Cardinal Albert Malcolm Ranjith of Colombo, Sri Lanka, expressed “shock and distress,” accusing the Sri Lankan military of storming a Catholic church and firing on those inside. They had sought refuge in the church after a protest over the pollution of a local water source was violently dispersed. The cardinal condemned the army’s action in a strongly worded statement read on Aug. 7 during the funeral for one of three people who died in the incident on Aug. 1 at St. Anthony Parish in Weliweriya, a village just outside the capital. Authorities said more than 50 people were injured during the assault. “It was sacrilege for anyone to enter such sacred precincts with arms in their hands and to behave in a violent manner there,” Cardinal Ranjith said at the funeral of Ravishan Perera, 18, a student at St. Peter’s College in Colombo who died after being shot in the head. Cardinal Ranjith demanded that the “those found guilty [should] be punished without consideration of rank or status.”

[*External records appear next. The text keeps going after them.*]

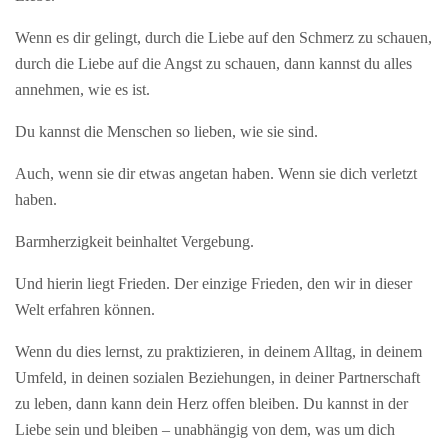
Wenn es dir gelingt, durch die Liebe auf den Schmerz zu schauen,
durch die Liebe auf die Angst zu schauen, dann kannst du alles
annehmen, wie es ist.
Du kannst die Menschen so lieben, wie sie sind.
Auch, wenn sie dir etwas angetan haben. Wenn sie dich verletzt
haben.
Barmherzigkeit beinhaltet Vergebung.
Und hierin liegt Frieden. Der einzige Frieden, den wir in dieser
Welt erfahren können.
Wenn du dies lernst, zu praktizieren, in deinem Alltag, in deinem
Umfeld, in deinen sozialen Beziehungen, in deiner Partnerschaft
zu leben, dann kann dein Herz offen bleiben. Du kannst in der
Liebe sein und bleiben – unabhängig von dem, was um dich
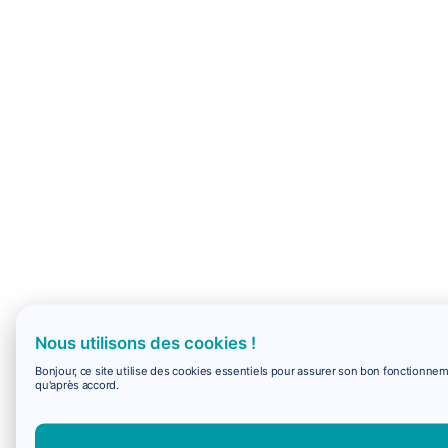
Nous utilisons des cookies !
Bonjour, ce site utilise des cookies essentiels pour assurer son bon fonctionne
qu'après accord.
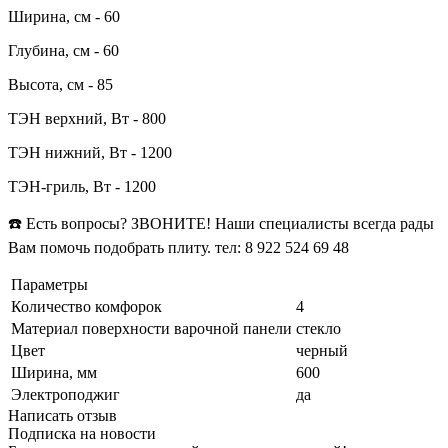
Ширина, см - 60
Глубина, см - 60
Высота, см - 85
ТЭН верхний, Вт - 800
ТЭН нижний, Вт - 1200
ТЭН-гриль, Вт - 1200
☎️ Есть вопросы? ЗВОНИТЕ! Наши специалисты всегда рады
Вам помочь подобрать плиту. тел: 8 922 524 69 48
Параметры
Количество комфорок
4
Материал поверхности варочной панели
стекло
Цвет
черный
Ширина, мм
600
Электроподжиг
да
Написать отзыв
Подписка на новости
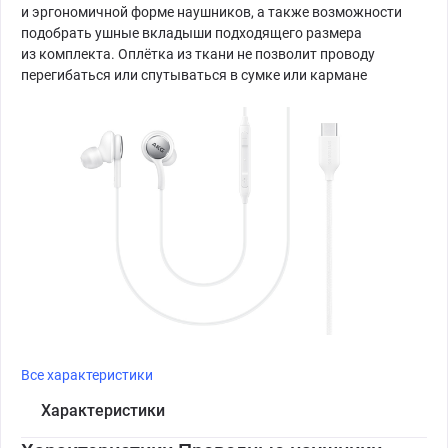
и эргономичной форме наушников, а также возможности
подобрать ушные вкладыши подходящего размера
из комплекта. Оплётка из ткани не позволит проводу
перегибаться или спутываться в сумке или кармане
Все характеристики
Характеристики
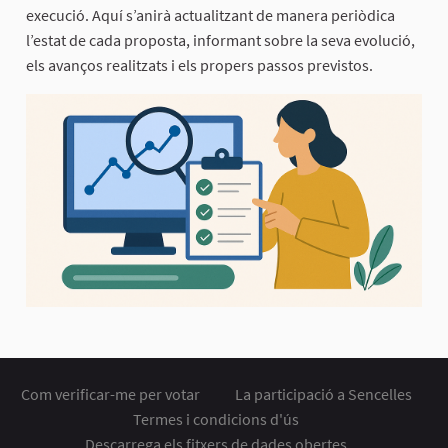
execució. Aquí s’anirà actualitzant de manera periòdica
l’estat de cada proposta, informant sobre la seva evolució,
els avanços realitzats i els propers passos previstos.
Com verificar-me per votar
La participació a Sencelles
Termes i condicions d'ús
Descarrega els fitxers de dades obertes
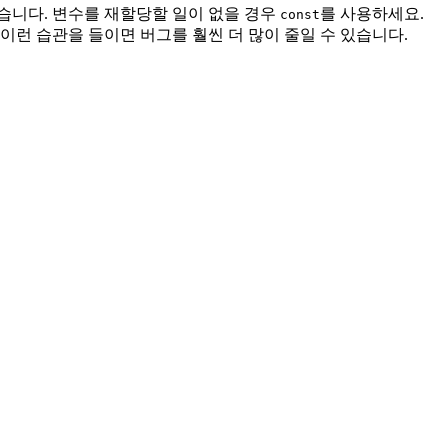
않습니다. 변수를 재할당할 일이 없을 경우
를 사용하세요.
const
 이런 습관을 들이면 버그를 훨씬 더 많이 줄일 수 있습니다.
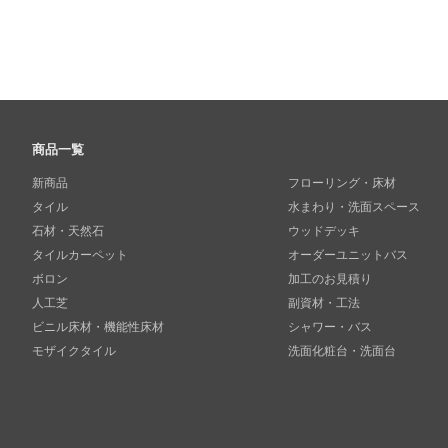
商品一覧
新商品
フローリング・床材
タイル
水まわり・洗面スペース
石材・天然石
ウッドデッキ
タイルカーペット
オーダーユニットバス
ボロン
加工のお見積り
人工芝
副資材・工法
ビニル床材・機能性床材
シャワー・バス
モザイクタイル
洗面化粧台・洗面台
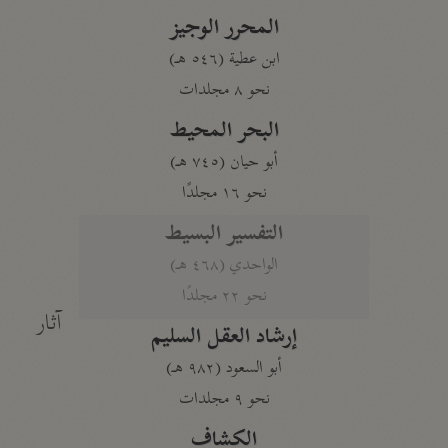
المحرر الوجيز
ابن عطية (٥٤٦ هـ)
نحو ٨ مجلدات
البحر المحيط
أبو حيان (٧٤٥ هـ)
نحو ١٦ مجلدًا
التفسير البسيط
الواحدي (٤٦٨ هـ)
نحو ٢٢ مجلدًا
آثار
إرشاد العقل السليم
أبو السعود (٩٨٢ هـ)
نحو ٩ مجلدات
الكشاف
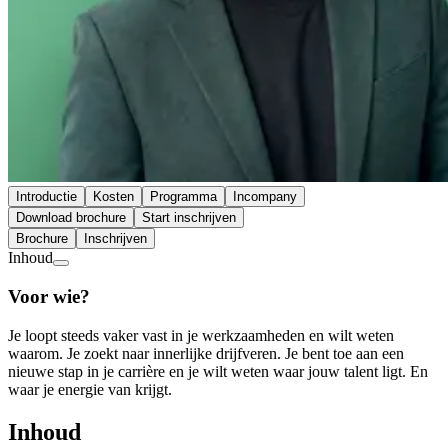
Introductie
Kosten
Programma
Incompany
Download brochure
Start inschrijven
Brochure
Inschrijven
Inhoud
Voor wie?
Je loopt steeds vaker vast in je werkzaamheden en wilt weten
waarom. Je zoekt naar innerlijke drijfveren. Je bent toe aan een
nieuwe stap in je carrière en je wilt weten waar jouw talent ligt. En
waar je energie van krijgt.
Inhoud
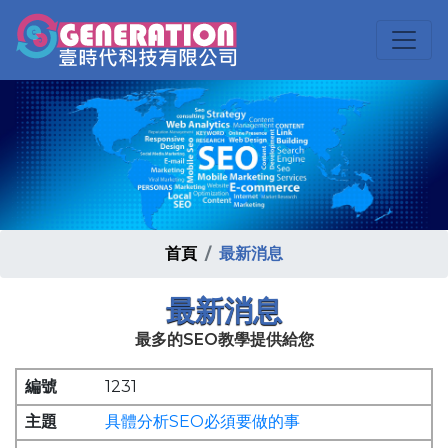
首頁
最新消息
最新消息
最多的SEO教學提供給您
1231
具體分析SEO必須要做的事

The number of permanent deacons in the Catholic Church in the United States continues to rise, according to a national survey conducted by the Center for Applied Research in the Apostolate, at Georgetown University. Nationally there are more than 18,000 deacons, about 3,000 of them retired. Many permanent deacons hold jobs outside of the ministry. An estimated 21 percent of active permanent deacons are also compensated for ministry. A small percentage of deacons work full-time in pastoral care in a parish or at a social services agency. Ninety-three percent of active deacons are currently married; 4 percent are widowers and 2 percent never married. About a quarter are in their 50s; 43 percent are in their 60s; and 25 percent are 70 or older. “The statistics are encouraging,” said Archbishop Robert J. Carlson, chair of the U.S. bishops’ Committee on Clergy, Consecrated Life and Vocations. “But they also alert us to the fact many of the deacons will soon reach retirement age. This suggests a need for bishops to recruit a greater number of men to join the ranks of the permanent diaconate.”